Wednesdays, 11:50–1:15, June 24–July 15
Instructors: Christian Godart, Evan Douple
In OLLI’s commemoration of one of human’s greatest technological achievements of 50 years ago, this course will review the technological and biological challenges that needed to be overcome in order to put a human in space and to walk on the moon. The course will also take a look at the new challenges as the space programs focus on deep space ventures, including landing on Mars.
- June 24: The Space Race. This session will trace the beginning of the Cold War to President Kennedy’s challenge of putting a human on the moon, to Projects Mercury and Gemini. It will examine how two rival world powers with drastically different political systems and ideologies dominated the global landscape to prove who was superior in terms of technological capability, with the moon as the prize.
- July 1: Apollo to the Moon. The Apollo Program was the third chapter in the US human space flight program and the culmination of the Space Race. This session will look at the rocket that would take man to the moon, as well as the people behind the missions that were necessary to lead to mankind’s first step on the moon and all of the Apollo flights.
- July 8: It’s Official—We Are Going to Mars! (Part One).
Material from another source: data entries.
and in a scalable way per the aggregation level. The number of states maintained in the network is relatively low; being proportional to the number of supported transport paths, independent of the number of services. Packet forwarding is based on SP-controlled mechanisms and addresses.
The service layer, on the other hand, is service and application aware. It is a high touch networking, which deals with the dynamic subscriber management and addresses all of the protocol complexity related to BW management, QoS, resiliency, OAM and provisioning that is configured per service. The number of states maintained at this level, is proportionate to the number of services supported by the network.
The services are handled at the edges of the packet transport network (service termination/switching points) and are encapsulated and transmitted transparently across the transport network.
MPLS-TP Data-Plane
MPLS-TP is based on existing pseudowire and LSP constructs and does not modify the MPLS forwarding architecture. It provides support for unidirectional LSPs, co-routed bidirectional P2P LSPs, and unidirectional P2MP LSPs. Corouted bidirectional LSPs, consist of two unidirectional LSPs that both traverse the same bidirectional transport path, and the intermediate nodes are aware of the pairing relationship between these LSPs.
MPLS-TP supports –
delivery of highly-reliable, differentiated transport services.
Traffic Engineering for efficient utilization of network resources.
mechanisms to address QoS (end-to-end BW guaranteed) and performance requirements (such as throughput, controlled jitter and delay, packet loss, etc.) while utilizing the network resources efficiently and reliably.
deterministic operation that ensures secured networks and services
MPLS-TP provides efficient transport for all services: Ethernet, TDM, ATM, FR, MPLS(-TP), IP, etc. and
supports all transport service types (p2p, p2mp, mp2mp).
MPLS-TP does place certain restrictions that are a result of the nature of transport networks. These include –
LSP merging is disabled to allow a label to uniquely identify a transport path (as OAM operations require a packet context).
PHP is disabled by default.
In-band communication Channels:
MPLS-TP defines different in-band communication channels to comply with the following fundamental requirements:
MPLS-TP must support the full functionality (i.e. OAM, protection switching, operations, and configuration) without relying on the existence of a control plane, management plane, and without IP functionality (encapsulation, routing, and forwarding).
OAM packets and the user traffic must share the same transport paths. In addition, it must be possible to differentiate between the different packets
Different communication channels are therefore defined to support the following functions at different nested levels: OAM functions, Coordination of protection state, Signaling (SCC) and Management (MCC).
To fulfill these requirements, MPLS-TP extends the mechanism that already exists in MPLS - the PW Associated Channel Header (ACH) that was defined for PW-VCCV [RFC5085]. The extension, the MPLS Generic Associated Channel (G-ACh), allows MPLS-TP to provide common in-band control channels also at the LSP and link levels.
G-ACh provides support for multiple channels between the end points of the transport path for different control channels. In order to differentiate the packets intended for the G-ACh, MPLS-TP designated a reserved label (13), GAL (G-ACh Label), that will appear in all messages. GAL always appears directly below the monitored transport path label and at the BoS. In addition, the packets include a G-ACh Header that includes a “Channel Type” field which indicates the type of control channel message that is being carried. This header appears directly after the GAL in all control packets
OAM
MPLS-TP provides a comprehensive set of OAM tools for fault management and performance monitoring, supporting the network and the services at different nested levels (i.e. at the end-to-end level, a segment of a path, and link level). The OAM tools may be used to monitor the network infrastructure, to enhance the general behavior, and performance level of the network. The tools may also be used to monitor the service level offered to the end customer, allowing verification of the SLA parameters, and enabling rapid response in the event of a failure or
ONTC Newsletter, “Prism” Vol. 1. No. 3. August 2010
This session will examine the rockets, programs, and people involved in this new chapter of deep space exploration. Getting humans to Mars would present technological challenges never before encountered, and those challenges and how they could be overcome will be discussed.
- July 15: It’s Official—We Are Going to Mars! (Part Two). This session will examine the lessons learned regarding various health effects from earlier space programs and review some of the new challenges facing the health of astronauts going to deep space destinations.
is a retired technology specialist and current docent at the Smithsonian Air and Space Museum as well as a volunteer at the Wright Brothers National Memorial.
is an OLLI Board member who is a retired radiation biophysicist, and who has provided NASA information regarding health effects of radiation while serving as director of the Board on Radiation Effects Research at the National Academy of Science.